A Czar At 10, He Saw Members Of His Own Family Slain Before His Eyes
Peter became czar when he was only 10 years old. But at first, he was co-ruling with his half-brother Ivan, who had some type of developmental and mental disabilities. This joint rule was a result of Peter's father having had children with two different wives. Both powerful families wanted a stake in ruling Russia, even if Ivan's family knew he would never be able to officially rule.

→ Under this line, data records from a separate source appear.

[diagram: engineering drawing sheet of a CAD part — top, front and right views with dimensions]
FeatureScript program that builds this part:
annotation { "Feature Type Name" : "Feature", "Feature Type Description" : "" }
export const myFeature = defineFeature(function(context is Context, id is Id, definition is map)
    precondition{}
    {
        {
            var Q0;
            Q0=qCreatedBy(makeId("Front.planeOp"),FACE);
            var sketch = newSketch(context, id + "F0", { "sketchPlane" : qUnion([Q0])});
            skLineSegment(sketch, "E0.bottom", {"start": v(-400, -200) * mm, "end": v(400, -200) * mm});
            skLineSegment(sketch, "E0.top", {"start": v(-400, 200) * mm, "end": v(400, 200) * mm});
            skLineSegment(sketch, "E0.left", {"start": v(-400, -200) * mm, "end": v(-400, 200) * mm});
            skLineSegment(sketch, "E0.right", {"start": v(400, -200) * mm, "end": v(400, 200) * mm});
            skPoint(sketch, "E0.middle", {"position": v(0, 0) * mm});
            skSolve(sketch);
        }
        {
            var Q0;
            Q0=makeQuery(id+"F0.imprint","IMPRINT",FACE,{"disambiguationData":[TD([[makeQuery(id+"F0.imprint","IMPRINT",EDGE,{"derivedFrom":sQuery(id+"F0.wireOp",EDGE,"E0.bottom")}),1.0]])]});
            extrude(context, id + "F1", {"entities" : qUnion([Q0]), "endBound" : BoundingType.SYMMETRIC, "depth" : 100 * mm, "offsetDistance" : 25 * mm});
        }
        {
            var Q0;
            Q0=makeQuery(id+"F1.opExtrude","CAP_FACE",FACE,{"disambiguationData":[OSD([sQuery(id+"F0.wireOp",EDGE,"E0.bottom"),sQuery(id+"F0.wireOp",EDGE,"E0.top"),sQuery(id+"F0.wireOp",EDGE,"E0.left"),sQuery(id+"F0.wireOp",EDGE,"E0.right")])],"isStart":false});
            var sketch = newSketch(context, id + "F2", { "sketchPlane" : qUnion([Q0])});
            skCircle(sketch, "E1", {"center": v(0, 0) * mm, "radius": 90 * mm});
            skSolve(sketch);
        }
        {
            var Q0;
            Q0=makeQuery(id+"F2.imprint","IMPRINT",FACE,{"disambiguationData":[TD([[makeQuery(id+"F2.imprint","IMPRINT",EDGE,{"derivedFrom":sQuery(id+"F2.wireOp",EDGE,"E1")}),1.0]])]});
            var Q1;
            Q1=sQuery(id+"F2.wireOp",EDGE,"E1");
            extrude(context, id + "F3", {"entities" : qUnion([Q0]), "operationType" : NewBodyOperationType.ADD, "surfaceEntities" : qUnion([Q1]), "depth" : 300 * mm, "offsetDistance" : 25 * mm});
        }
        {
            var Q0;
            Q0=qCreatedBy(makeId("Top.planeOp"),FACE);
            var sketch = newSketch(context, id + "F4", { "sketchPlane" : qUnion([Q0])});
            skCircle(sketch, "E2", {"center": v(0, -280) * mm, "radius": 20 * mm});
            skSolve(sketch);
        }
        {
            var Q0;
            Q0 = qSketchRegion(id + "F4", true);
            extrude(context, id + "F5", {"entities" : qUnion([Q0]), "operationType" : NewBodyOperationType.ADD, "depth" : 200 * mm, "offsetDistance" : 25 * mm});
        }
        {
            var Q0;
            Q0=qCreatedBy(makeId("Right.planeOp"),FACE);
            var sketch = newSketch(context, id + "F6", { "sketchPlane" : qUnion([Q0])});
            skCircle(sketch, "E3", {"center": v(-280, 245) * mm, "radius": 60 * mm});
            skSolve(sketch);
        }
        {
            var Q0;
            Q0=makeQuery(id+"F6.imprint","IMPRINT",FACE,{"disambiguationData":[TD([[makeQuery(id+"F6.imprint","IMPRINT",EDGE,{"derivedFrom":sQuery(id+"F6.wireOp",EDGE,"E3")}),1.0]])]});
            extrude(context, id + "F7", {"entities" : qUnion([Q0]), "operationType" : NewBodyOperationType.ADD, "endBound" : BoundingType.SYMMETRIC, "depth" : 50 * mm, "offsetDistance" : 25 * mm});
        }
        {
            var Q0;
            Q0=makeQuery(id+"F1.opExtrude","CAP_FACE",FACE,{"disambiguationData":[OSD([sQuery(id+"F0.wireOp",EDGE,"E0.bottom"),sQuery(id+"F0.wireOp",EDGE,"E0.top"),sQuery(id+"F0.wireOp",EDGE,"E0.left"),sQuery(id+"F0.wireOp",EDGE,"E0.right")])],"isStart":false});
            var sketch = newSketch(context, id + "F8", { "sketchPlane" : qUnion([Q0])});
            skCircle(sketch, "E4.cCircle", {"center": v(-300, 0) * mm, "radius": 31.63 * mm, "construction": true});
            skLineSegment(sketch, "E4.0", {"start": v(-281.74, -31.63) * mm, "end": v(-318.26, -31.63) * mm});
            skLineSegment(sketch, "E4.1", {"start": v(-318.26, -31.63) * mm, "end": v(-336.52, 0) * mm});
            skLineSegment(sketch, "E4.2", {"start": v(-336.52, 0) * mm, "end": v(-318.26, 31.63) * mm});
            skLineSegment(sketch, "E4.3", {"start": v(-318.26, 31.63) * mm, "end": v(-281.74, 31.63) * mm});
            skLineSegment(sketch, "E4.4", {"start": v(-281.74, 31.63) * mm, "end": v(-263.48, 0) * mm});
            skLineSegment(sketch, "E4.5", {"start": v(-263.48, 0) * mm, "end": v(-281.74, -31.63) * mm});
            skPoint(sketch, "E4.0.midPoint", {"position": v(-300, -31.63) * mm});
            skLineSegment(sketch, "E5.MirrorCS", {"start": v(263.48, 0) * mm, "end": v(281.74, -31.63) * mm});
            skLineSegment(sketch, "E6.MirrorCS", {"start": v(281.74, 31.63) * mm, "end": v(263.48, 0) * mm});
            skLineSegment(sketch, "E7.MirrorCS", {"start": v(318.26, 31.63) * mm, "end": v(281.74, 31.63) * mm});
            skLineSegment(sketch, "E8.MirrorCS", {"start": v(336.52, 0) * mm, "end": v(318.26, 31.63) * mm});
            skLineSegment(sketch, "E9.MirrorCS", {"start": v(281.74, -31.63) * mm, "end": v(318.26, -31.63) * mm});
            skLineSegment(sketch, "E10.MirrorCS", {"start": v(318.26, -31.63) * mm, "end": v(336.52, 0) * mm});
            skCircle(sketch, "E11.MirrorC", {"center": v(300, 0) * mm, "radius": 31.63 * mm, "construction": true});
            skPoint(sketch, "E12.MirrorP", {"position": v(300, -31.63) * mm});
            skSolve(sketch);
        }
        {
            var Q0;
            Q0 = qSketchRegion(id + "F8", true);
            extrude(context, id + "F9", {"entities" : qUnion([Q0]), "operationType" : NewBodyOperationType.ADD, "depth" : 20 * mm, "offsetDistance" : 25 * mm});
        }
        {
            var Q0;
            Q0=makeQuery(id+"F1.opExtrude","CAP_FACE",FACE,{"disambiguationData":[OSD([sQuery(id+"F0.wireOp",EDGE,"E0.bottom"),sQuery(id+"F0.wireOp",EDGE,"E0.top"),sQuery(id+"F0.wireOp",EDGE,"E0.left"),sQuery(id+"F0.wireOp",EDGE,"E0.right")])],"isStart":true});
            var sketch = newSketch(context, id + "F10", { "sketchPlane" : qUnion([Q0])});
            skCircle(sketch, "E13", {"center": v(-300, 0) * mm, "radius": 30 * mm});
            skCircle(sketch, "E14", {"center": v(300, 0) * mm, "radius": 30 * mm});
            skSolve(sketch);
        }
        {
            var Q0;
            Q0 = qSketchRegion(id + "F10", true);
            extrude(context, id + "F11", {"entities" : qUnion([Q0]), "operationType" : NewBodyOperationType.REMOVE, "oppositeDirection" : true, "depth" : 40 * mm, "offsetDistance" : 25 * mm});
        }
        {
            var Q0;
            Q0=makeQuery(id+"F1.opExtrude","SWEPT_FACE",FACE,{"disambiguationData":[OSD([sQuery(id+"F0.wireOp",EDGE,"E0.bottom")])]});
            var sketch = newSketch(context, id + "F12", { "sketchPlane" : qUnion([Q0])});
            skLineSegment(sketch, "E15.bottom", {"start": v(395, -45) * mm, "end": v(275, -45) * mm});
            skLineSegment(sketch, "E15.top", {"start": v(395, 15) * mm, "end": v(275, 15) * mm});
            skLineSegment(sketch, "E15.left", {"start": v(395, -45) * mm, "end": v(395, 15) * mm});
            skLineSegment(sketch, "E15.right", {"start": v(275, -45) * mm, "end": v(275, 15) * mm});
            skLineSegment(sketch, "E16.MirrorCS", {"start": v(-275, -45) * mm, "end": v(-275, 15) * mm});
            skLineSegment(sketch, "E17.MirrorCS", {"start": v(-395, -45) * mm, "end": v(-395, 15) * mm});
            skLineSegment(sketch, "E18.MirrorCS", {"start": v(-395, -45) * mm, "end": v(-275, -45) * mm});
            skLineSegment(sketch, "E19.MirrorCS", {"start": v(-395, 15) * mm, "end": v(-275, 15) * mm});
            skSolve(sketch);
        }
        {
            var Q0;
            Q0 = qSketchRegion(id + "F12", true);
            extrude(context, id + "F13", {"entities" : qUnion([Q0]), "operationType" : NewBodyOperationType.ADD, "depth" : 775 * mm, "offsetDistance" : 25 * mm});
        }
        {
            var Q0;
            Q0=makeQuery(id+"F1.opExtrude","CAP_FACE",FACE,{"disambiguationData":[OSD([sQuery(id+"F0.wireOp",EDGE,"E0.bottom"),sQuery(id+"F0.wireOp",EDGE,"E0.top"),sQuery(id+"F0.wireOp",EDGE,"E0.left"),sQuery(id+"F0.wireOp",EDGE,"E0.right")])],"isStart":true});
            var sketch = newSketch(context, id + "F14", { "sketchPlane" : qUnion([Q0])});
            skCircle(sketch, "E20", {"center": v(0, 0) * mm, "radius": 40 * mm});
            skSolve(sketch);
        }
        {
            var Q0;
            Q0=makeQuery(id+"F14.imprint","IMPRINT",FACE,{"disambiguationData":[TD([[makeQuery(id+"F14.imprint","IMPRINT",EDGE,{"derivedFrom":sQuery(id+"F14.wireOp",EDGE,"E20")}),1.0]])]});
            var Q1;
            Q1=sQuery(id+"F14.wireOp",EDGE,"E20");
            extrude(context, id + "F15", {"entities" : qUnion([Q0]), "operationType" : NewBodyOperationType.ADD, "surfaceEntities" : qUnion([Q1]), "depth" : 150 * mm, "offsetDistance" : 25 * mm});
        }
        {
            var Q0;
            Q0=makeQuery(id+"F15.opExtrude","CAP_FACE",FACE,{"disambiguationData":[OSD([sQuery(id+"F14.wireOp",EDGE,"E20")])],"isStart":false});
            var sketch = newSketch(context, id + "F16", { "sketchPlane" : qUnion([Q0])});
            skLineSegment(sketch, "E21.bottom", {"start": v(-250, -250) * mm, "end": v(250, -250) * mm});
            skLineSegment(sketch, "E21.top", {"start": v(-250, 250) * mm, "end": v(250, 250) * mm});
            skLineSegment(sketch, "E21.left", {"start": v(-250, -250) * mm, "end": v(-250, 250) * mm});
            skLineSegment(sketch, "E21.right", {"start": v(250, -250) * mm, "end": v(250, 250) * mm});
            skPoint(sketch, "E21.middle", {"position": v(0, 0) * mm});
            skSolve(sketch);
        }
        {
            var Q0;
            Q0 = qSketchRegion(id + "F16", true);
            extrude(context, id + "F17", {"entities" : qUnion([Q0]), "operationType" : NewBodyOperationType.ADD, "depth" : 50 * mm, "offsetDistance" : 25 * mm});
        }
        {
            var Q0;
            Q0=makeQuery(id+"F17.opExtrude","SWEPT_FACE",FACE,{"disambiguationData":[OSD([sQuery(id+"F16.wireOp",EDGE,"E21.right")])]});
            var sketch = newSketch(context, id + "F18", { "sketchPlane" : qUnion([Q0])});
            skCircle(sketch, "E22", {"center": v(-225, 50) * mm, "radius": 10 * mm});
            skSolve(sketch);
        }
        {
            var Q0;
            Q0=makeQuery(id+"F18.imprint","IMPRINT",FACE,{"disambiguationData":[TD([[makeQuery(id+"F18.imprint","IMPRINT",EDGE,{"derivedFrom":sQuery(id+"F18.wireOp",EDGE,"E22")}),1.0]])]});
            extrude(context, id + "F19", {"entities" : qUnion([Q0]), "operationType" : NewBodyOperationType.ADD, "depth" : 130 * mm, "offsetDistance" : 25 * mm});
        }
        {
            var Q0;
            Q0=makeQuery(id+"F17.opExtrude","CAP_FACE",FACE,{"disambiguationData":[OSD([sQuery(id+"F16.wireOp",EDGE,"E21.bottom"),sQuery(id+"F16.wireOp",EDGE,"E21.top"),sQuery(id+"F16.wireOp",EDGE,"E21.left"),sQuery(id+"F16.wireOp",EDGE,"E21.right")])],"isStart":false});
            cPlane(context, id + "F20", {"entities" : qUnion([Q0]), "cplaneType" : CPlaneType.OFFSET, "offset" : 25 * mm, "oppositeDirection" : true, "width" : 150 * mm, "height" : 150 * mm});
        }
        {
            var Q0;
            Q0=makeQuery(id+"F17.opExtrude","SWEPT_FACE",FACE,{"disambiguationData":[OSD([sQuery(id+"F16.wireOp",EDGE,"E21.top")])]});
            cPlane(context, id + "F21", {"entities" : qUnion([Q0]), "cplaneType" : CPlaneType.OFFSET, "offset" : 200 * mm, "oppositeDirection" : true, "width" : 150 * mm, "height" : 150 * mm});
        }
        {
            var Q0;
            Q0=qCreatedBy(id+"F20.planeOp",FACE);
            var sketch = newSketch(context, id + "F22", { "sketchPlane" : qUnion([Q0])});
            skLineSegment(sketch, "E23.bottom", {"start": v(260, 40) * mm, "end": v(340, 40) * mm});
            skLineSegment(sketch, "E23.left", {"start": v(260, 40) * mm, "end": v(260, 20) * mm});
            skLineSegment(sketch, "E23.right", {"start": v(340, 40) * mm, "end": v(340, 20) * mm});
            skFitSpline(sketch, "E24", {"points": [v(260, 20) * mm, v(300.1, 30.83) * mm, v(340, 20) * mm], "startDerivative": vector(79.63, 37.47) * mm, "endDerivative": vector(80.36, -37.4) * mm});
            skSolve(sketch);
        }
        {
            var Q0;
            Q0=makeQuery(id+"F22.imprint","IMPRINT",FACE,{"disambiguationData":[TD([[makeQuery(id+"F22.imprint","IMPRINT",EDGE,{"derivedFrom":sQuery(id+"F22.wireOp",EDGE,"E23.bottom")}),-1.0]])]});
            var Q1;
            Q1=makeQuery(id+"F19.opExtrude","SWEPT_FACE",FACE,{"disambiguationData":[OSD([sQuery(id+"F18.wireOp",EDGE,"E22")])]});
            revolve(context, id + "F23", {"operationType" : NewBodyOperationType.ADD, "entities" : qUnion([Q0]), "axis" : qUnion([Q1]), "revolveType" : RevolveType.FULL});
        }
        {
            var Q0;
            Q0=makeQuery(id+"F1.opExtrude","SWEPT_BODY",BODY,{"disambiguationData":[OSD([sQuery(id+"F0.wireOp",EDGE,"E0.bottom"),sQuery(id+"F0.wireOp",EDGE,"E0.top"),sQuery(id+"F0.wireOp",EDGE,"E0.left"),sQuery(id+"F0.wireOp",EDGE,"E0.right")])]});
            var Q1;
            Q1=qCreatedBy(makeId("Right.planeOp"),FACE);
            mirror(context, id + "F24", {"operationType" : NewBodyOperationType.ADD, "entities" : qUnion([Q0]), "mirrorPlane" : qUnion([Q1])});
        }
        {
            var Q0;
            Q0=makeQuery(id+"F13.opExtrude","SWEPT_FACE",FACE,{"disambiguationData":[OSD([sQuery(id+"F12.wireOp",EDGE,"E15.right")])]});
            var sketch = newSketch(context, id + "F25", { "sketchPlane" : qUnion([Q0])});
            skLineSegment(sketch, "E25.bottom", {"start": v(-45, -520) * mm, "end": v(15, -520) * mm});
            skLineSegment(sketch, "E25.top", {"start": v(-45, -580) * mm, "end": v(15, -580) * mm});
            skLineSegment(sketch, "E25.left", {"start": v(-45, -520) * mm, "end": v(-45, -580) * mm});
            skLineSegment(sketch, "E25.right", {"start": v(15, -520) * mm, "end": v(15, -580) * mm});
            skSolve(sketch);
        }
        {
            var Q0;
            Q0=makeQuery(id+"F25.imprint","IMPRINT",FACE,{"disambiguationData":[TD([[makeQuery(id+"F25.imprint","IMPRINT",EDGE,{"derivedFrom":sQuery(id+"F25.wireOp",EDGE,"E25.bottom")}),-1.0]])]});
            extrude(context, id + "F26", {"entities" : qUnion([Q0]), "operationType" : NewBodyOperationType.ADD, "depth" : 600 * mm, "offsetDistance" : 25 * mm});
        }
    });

This tension between the two most powerful ruling families led to violence. When Peter was still a boy, he witnessed the brutal slayings of several members of his mother's family, including two of his uncles. The crime was perpetrated by the Streltsy, an elite unit of guardsmen controlled at that time by the young Czar Ivan's family.
Growing up surrounded by violence and intrigue formed Peter's character, making him cautious and, at times, cruel.
He Toured Western Europe Like A Rock Star
The mentally challenged Czar Ivan perished when the half-brothers were still young. Everyone who saw them together remarked on how very tall, handsome, and strong young Peter appeared. So when he was able to rule completely on his own, the rival families retreated somewhat. They would return later, but this was Peter the Great's moment in the sun. He stood nearly 7 feet tall with broad shoulders: When Russians call him "Peter the Great," what they mean is "Peter the Huge." His manner and outlook matched his physical stature.
Peter married a noblewoman and produced a male heir. He also determined to modernize the enormous land he ruled. His own father, Alexis, was interested in bolstering Russia's reputation in Europe. Russia was, at that time, still a rather backward country, with precious little infrastructure, almost no secular culture, and a court that was downright Byzantine.
Czar Alexis's reforms were a major influence on his son, who was determined to drag his mostly unwilling countrymen into the modern era. To that end, he arranged what was called the Grand Embassy, a retinue of Russian noblemen and craftsmen who traveled with him to Western Europe. The intent was to learn the ways of Westerners and bring back new knowledge and technology, as well as art and culture, which Peter hoped would lift his country out of the medieval era.
While Peter achieved these aims, he and his men also did much to validate Western opinions of "wild Russians." The Great Embassy's men - along with their czar - behaved like rock stars in hotel rooms. For example, in England, they were provided with an elegant house to stay at; they promptly trashed the place. Peter happily paid for the damages, but no money could repair the damage to his and his countrymen's reputation.
Peter I Is Famous For Breaking Open Windows, But He Also Stepped On A Lot Of Toes
The traditional saying goes like this: Peter the Great broke open windows to the West. And he certainly did. There was almost nothing that he did not try to improve about life in Russia - even on a personal level. For example, he demanded that all noblemen and their families abandon the Byzantine caftans, fur-trimmed hats, and other remnants of traditional Russian attire, and don the latest fashions from Paris. This included knee breeches for men and powdered wigs and faces for everyone.
But these reforms came so swiftly and suddenly that they offended a number of Russians, noble and otherwise.
Some Russians Thought He Was The Antichrist
Peter the Great's reforms shocked everyone, but most eventually went along with the czar. However, when he insisted upon Orthodox Church reform, he ran into trouble. The czar and the Church had always worked hand-in-glove, and the Russian church was extremely powerful and influential.
A small percentage of the Orthodox faithful so opposed Peter's reforms that they were willing to perish defending the old ways. For example, there was a heated debate about how many fingers one should use when making the sign of the cross. The "Old Believers" maintained that only two fingers - the index and the middle finger - should be used. The reformers insisted on three (representing the Holy Trinity, and after all, it's what the oh-so-modern Westerners did).
It may sound crazy that anyone took this seriously, but it was a real dispute in Peter's Russia, and some burned themselves alive in their own churches to oppose his religious reforms. Some even claimed he was the Antichrist.